**Kutipan Teks**
_ _ _

Alasan PKS Tolak RUU Penghapusan Kekerasan Seksual
- Dok. PKS
VIVA – Ketua Fraksi Partai Keadilan Sejahtera Dewan Perwakilan Rakyat Republik Indonesia, Jazuli Juwaini mengatakan, PKS menolak Rancangan Undang Undang atau RUU Penghapusan Kekerasan Seksual. Salah satu alasannya karena definisi kekerasan dalam RUU tersebut dianggap terlalu luas dan tidak fokus.
"Kita butuh undang-undang yang tegas dan komprehensif yang melandaskan pada nilai-nilai Pancasila, agama, dan budaya bangsa bukan dengan peraturan yang ambigu dan dipersepsi kuat berangkat dari paham/ideologi liberal-sekuler yang sejatinya bertentangan dengan karakter dan jati diri bangsa Indonesia itu sendiri," kata Jazuli dalam keterangannya, Kamis 7 Februari 2019.

_ _ _

**Entri Data**
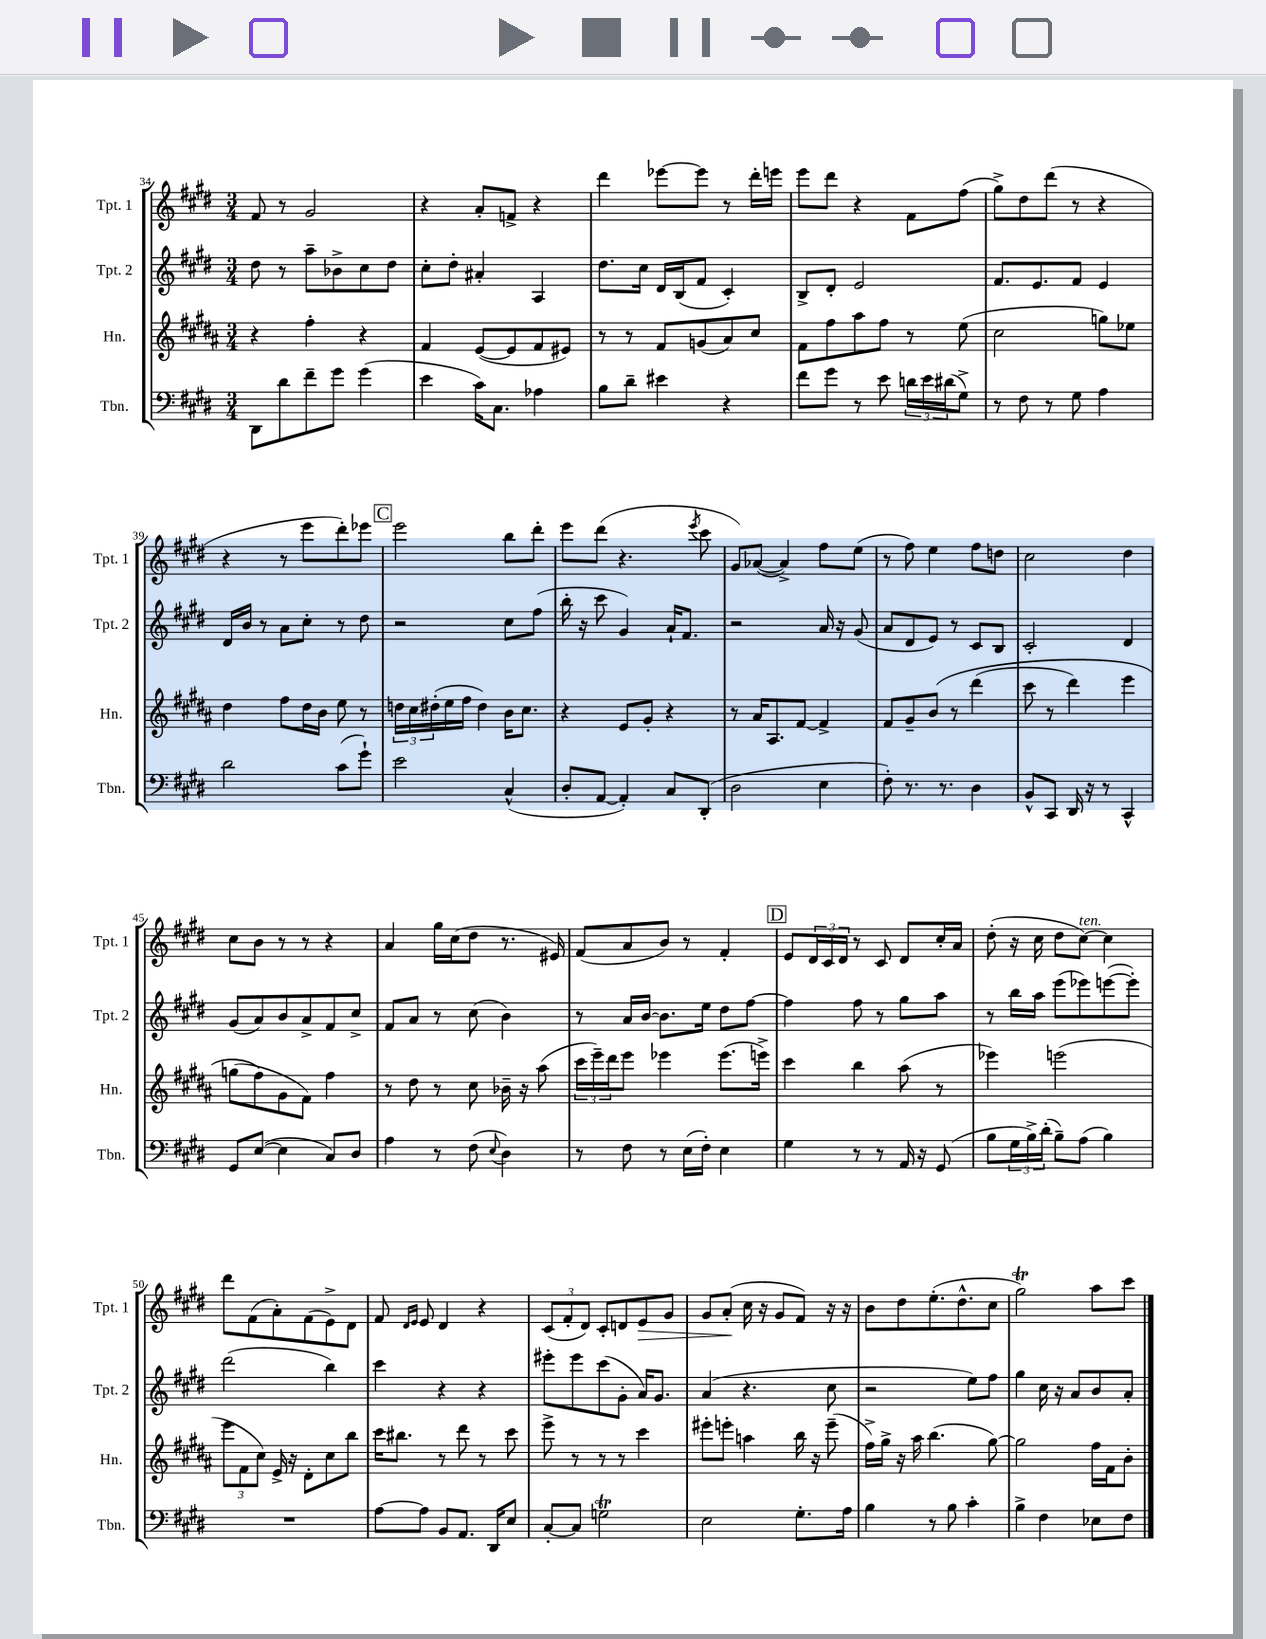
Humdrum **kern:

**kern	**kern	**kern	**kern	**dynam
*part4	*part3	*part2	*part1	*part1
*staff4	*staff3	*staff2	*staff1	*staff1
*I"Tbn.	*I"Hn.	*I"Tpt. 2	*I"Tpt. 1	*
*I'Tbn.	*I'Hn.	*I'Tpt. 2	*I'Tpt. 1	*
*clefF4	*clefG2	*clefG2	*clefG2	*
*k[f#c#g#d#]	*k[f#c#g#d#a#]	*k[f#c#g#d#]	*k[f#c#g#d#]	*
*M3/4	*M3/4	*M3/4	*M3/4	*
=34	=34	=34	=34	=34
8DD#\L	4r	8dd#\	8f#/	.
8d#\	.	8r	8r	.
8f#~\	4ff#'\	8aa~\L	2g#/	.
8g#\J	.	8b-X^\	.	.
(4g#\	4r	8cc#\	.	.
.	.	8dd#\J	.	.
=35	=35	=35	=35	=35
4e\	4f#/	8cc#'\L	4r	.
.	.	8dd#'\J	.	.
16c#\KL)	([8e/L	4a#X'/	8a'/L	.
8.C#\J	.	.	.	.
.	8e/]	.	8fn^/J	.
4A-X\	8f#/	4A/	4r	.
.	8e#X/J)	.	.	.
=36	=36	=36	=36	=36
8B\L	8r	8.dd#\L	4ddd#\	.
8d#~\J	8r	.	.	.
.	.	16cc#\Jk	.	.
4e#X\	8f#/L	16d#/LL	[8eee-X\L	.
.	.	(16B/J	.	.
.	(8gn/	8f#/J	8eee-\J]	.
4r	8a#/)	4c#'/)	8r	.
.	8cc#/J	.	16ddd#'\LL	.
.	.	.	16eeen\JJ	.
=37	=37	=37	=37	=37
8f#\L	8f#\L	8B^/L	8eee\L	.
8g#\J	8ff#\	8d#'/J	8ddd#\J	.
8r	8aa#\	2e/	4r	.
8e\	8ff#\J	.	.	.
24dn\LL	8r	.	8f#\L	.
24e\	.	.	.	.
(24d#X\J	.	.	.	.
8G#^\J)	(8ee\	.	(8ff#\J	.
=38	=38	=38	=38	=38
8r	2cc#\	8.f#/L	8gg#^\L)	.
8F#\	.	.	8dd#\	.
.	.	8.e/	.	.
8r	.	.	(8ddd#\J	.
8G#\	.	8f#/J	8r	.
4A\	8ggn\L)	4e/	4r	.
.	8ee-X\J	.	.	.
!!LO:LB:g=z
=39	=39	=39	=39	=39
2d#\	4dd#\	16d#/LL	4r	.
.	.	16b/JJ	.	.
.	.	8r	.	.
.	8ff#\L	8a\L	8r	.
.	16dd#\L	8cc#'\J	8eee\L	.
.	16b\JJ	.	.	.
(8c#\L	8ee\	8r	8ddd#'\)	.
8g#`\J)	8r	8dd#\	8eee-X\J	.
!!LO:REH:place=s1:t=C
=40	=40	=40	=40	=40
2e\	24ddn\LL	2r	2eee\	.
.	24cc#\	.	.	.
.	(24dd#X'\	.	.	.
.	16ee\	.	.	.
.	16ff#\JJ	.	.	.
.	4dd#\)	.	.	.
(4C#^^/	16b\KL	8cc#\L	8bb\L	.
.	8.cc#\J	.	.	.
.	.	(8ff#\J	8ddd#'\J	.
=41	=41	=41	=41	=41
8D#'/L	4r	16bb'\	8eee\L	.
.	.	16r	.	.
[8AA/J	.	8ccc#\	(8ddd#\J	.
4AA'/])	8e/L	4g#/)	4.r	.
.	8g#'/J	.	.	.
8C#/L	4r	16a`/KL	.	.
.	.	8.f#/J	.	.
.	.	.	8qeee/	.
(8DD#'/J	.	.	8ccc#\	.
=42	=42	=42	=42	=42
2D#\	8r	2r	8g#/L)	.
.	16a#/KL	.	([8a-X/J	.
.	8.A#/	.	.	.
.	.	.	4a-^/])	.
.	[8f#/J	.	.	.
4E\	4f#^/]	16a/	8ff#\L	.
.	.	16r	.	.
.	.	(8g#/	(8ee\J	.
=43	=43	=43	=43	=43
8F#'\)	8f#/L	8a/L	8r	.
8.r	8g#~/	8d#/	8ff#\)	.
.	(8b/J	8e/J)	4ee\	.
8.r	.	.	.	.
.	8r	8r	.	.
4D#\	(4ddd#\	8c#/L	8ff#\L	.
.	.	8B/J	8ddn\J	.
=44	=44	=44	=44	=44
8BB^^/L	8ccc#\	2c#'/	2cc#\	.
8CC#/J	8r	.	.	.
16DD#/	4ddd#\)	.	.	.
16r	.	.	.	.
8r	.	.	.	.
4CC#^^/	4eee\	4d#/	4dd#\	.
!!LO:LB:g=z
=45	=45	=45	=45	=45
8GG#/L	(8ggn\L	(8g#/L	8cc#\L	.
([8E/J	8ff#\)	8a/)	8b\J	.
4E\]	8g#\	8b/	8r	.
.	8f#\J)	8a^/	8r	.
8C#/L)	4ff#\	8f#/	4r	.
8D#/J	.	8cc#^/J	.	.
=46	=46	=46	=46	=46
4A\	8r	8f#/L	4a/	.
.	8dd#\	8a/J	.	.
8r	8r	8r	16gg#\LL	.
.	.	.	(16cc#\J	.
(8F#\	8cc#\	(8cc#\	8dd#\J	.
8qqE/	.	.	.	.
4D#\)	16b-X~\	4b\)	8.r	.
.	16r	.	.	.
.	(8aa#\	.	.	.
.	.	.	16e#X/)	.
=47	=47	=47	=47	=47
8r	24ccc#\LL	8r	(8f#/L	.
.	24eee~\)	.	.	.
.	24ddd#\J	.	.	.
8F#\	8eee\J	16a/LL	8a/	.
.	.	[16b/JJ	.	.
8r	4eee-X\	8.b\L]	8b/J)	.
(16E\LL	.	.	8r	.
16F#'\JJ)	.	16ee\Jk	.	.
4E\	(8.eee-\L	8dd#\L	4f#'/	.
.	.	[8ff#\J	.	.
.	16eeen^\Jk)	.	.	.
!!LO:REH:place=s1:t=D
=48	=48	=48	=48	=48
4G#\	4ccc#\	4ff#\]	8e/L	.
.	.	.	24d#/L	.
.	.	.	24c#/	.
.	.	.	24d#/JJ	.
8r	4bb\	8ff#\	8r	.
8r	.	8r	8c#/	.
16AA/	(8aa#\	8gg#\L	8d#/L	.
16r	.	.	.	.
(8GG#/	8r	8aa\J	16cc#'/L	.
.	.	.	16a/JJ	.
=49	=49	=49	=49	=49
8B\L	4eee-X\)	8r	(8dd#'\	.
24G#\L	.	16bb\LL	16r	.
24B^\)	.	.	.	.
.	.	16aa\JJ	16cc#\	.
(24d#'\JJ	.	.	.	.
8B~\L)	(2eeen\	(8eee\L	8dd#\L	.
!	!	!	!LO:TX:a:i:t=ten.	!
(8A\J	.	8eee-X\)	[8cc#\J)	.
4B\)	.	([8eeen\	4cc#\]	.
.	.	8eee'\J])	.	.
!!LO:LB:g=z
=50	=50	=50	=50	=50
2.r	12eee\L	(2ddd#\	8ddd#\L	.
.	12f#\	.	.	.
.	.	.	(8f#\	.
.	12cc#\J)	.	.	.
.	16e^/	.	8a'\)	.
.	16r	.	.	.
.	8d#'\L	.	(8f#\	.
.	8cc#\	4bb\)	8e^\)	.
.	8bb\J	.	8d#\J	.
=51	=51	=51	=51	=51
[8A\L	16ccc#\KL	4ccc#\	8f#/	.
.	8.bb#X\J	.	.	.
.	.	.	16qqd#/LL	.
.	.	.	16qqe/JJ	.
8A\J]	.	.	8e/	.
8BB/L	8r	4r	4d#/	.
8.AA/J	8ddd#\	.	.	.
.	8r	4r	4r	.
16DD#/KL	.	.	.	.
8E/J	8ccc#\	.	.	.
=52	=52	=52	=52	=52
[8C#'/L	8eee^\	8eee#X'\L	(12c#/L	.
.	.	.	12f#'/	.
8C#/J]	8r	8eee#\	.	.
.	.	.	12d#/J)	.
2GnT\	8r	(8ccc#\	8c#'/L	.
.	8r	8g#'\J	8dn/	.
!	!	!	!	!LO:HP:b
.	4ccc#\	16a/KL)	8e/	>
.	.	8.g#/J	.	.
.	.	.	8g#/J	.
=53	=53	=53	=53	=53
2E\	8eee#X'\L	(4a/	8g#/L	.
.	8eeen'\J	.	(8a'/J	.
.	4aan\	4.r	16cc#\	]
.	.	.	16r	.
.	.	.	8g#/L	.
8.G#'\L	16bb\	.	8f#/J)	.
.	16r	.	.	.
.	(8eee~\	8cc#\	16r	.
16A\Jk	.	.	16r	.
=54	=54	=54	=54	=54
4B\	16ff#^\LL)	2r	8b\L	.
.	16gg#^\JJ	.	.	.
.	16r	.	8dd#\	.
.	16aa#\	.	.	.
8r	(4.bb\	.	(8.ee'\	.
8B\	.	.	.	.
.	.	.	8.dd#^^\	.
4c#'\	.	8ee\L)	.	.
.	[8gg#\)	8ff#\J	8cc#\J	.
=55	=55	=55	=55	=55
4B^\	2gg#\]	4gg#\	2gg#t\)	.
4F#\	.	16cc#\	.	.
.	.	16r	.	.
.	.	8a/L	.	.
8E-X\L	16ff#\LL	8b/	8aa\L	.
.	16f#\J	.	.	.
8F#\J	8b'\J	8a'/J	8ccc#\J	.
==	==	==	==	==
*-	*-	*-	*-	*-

_ _ _

**Petunjuk Kerja**
Salin kembali bagian berita tentang penolakan PKS antara "Alasan PKS Tolak" dan "dan tidak fokus.", termasuk kedua batas itu. Tukar "Kekerasan Seksual" dengan "Kekerasan Berbasis Gender" di sepanjang bagian tersebut.

**Jawaban Latihan**
Alasan PKS Tolak RUU Penghapusan Kekerasan Berbasis Gender
- Dok. PKS
VIVA – Ketua Fraksi Partai Keadilan Sejahtera Dewan Perwakilan Rakyat Republik Indonesia, Jazuli Juwaini mengatakan, PKS menolak Rancangan Undang Undang atau RUU Penghapusan Kekerasan Berbasis Gender. Salah satu alasannya karena definisi kekerasan dalam RUU tersebut dianggap terlalu luas dan tidak fokus.